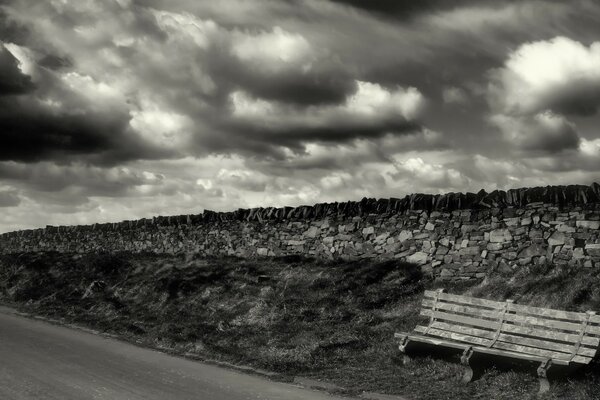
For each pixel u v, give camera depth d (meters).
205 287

==

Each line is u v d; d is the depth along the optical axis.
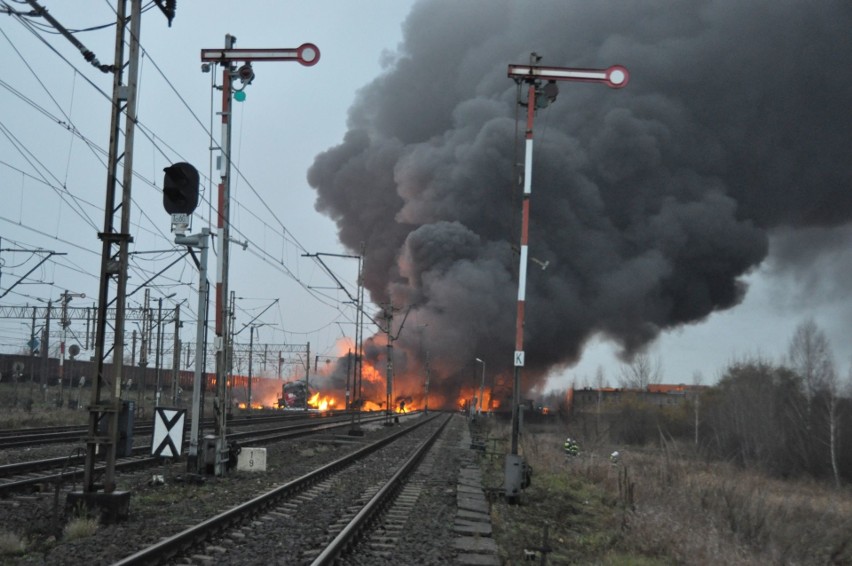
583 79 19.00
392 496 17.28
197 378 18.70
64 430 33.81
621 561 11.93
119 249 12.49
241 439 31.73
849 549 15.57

[PROBLEM DETAILS] Copy all the lines above that hold the string "depth".

[RESPONSE AREA]
For each pixel u v, give camera depth d (meters).
Each line is u v d; d is the depth along the optical axis.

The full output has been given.